* [Instruction 1]
In the editorial below, list the four dash-marked instructions under step 2 of the algorithm outline.

──────── Extract

1. Abridged Problem Statement  
Given a binary string S of length N (characters ‘a’ and ‘b’), find the shortest nonempty binary string over {‘a’,‘b’} that does *not* occur in S as a contiguous substring. Output its length and one such string.

2. Detailed Editorial  
Goal: find the shortest absent substring over alphabet {a,b}.  
Observation: If you look at all substrings of S of length L, there are at most N−L+1 such substrings but 2^L possible binary strings of length L. As soon as 2^L > N−L+1, by pigeonhole principle there is some string of length L missing. In practice the answer L will be quite small (≤ about log₂N+1, e.g. ≤20 when N=5⋅10^5).

Algorithm outline:  
1. For L = 1, 2, 3, …  
2.   Use a sliding‐window bitmask of width L to record which of the 2^L masks appear in S.  
     - Map ‘a’→0, ‘b’→1.  
     - Initialize mask to the integer value of S[0..L−1].  
     - Mark `seen[mask] = true`.  
     - For i from L to N−1:  
         • Shift mask left by 1 bit, mask &= (2^L−1) to drop the high bit, then add bit for S[i].  
         • Mark `seen[mask] = true`.  
3.   After scanning, scan all masks from 0 to 2^L−1; if any mask is not seen, that mask encodes an absent string of length L.  
4.   Reconstruct the string from the mask by reading its bits from most significant to least, mapping 0→‘a’, 1→‘b’.  
5.   Output L and the reconstructed string; terminate.

────────────────

* [Instruction 2]
Put the lines of the entries, from the line with "contracareze loviturile agresive, menținând" to the line with "deoarece aceasta oferă mai multă stabilitate", into a numbered list, leaving out any blank lines.

──────── Available data

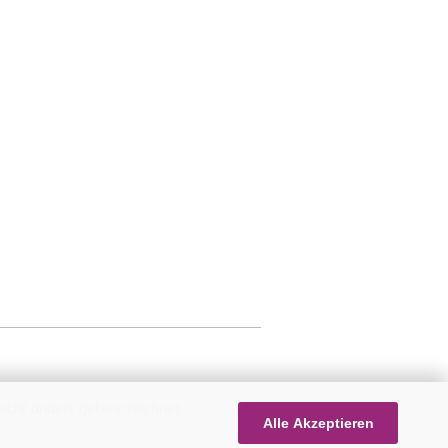
icht anders gekennzeichnet.
Alle Akzeptieren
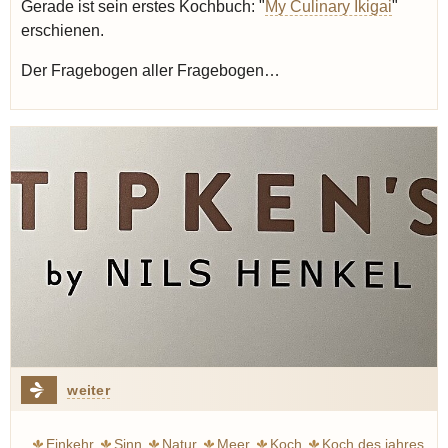
Gerade ist sein erstes Kochbuch: "
My Culinary Ikigai
"
erschienen.
Der Fragebogen aller Fragebogen…
weiter
Einkehr
Sinn
Natur
Meer
Koch
Koch des jahres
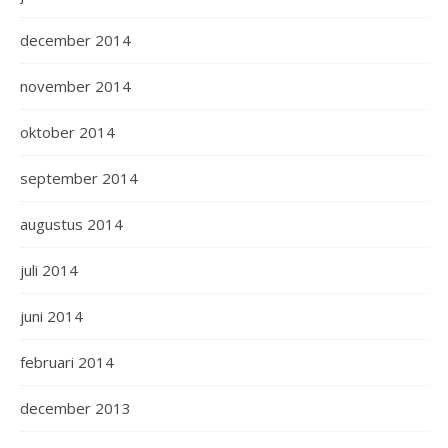
december 2014
november 2014
oktober 2014
september 2014
augustus 2014
juli 2014
juni 2014
februari 2014
december 2013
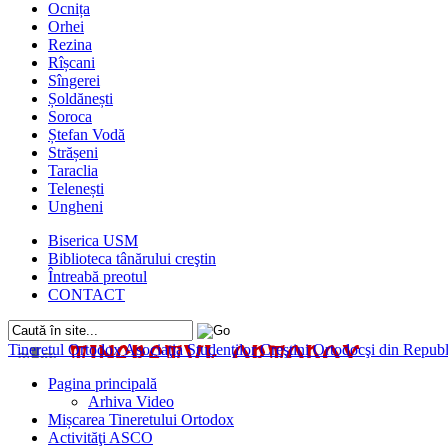
Ocnița
Orhei
Rezina
Rîșcani
Sîngerei
Șoldănești
Soroca
Ștefan Vodă
Strășeni
Taraclia
Telenești
Ungheni
Biserica USM
Biblioteca tânărului creştin
Întreabă preotul
CONTACT
Tineretul Ortodox
Asociaţia Studenţilor Creştini Ortodocşi din Rep
Pagina principală
Arhiva Video
Mișcarea Tineretului Ortodox
Activităţi ASCO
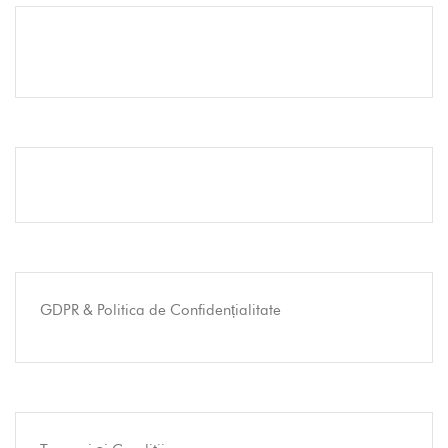
GDPR & Politica de Confidențialitate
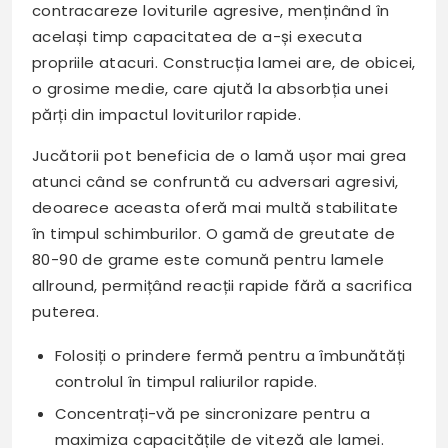
contracareze loviturile agresive, menținând în
același timp capacitatea de a-și executa
propriile atacuri. Construcția lamei are, de obicei,
o grosime medie, care ajută la absorbția unei
părți din impactul loviturilor rapide.
Jucătorii pot beneficia de o lamă ușor mai grea
atunci când se confruntă cu adversari agresivi,
deoarece aceasta oferă mai multă stabilitate
în timpul schimburilor. O gamă de greutate de
80-90 de grame este comună pentru lamele
allround, permițând reacții rapide fără a sacrifica
puterea.
Folosiți o prindere fermă pentru a îmbunătăți
controlul în timpul raliurilor rapide.
Concentrați-vă pe sincronizare pentru a
maximiza capacitățile de viteză ale lamei.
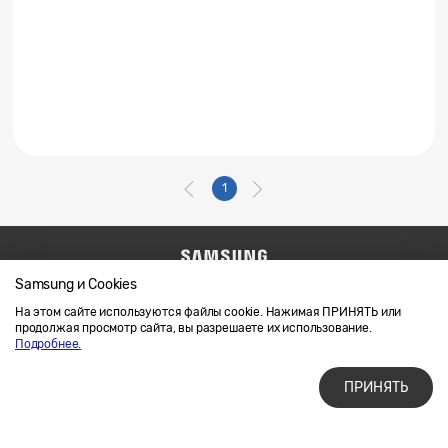
1
Samsung и Cookies
Напишите нам
SAMSUNG.COM
Условия использования материалов
На этом сайте используются файлы cookie. Нажимая ПРИНЯТЬ или
продолжая просмотр сайта, вы разрешаете их использование.
Конфиденциальность и файлы cookie
Подробнее.
ПРИНЯТЬ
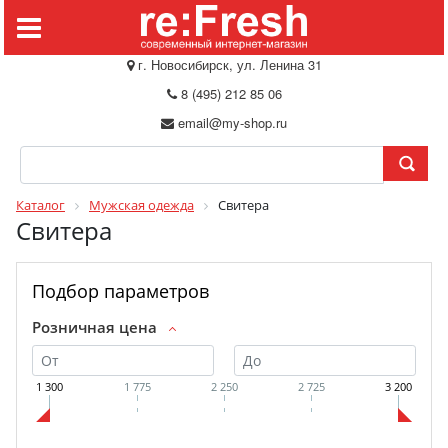
г. Новосибирск, ул. Ленина 31
8 (495) 212 85 06
email@my-shop.ru
Каталог
Мужская одежда
Свитера
Свитера
Подбор параметров
Розничная цена
1 300
1 775
2 250
2 725
3 200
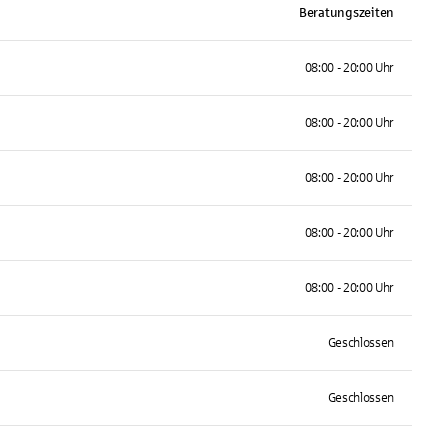
Beratungszeiten
08:00 - 20:00 Uhr
08:00 - 20:00 Uhr
08:00 - 20:00 Uhr
08:00 - 20:00 Uhr
08:00 - 20:00 Uhr
Geschlossen
Geschlossen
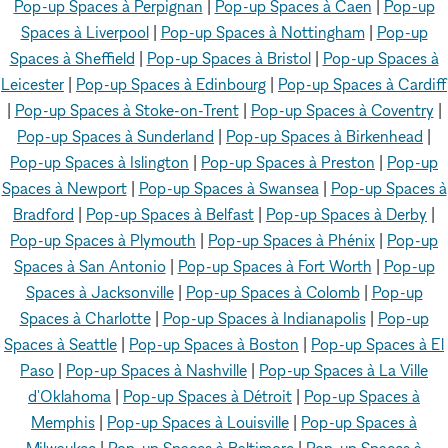
Pop-up Spaces à Perpignan
|
Pop-up Spaces à Caen
|
Pop-up
Spaces à Liverpool
|
Pop-up Spaces à Nottingham
|
Pop-up
Spaces à Sheffield
|
Pop-up Spaces à Bristol
|
Pop-up Spaces à
Leicester
|
Pop-up Spaces à Edinbourg
|
Pop-up Spaces à Cardiff
|
Pop-up Spaces à Stoke-on-Trent
|
Pop-up Spaces à Coventry
|
Pop-up Spaces à Sunderland
|
Pop-up Spaces à Birkenhead
|
Pop-up Spaces à Islington
|
Pop-up Spaces à Preston
|
Pop-up
Spaces à Newport
|
Pop-up Spaces à Swansea
|
Pop-up Spaces à
Bradford
|
Pop-up Spaces à Belfast
|
Pop-up Spaces à Derby
|
Pop-up Spaces à Plymouth
|
Pop-up Spaces à Phénix
|
Pop-up
Spaces à San Antonio
|
Pop-up Spaces à Fort Worth
|
Pop-up
Spaces à Jacksonville
|
Pop-up Spaces à Colomb
|
Pop-up
Spaces à Charlotte
|
Pop-up Spaces à Indianapolis
|
Pop-up
Spaces à Seattle
|
Pop-up Spaces à Boston
|
Pop-up Spaces à El
Paso
|
Pop-up Spaces à Nashville
|
Pop-up Spaces à La Ville
d'Oklahoma
|
Pop-up Spaces à Détroit
|
Pop-up Spaces à
Memphis
|
Pop-up Spaces à Louisville
|
Pop-up Spaces à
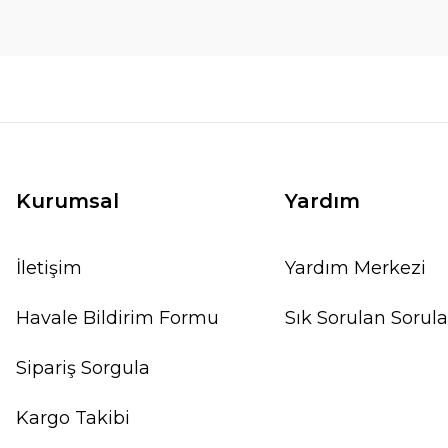
Kurumsal
Yardım
İletişim
Yardım Merkezi
Havale Bildirim Formu
Sık Sorulan Sorula
Sipariş Sorgula
Kargo Takibi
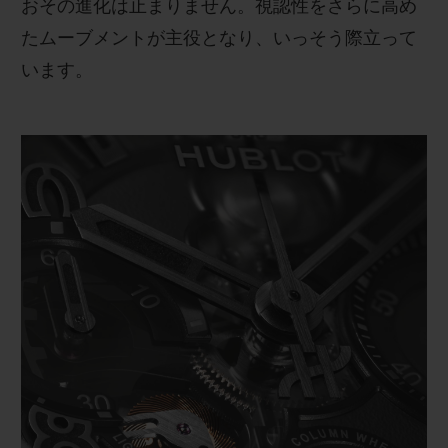
おその進化は止まりません。視認性をさらに高め
たムーブメントが主役となり、いっそう際立って
います。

────────────────

* [Exercise answer 1]
- Map ‘a’→0, ‘b’→1.
- Initialize mask to the integer value of S[0..L−1].
- Mark `seen[mask] = true`.
- For i from L to N−1:
    • Shift mask left by 1 bit, mask &= (2^L−1) to drop the high bit, then add bit for S[i].
    • Mark `seen[mask] = true`.

* [Exercise answer 2]
1. contracareze loviturile agresive, menținând în
2. același timp capacitatea de a-și executa
3. propriile atacuri. Construcția lamei are, de obicei,
4. o grosime medie, care ajută la absorbția unei
5. părți din impactul loviturilor rapide.
6. Jucătorii pot beneficia de o lamă ușor mai grea
7. atunci când se confruntă cu adversari agresivi,
8. deoarece aceasta oferă mai multă stabilitate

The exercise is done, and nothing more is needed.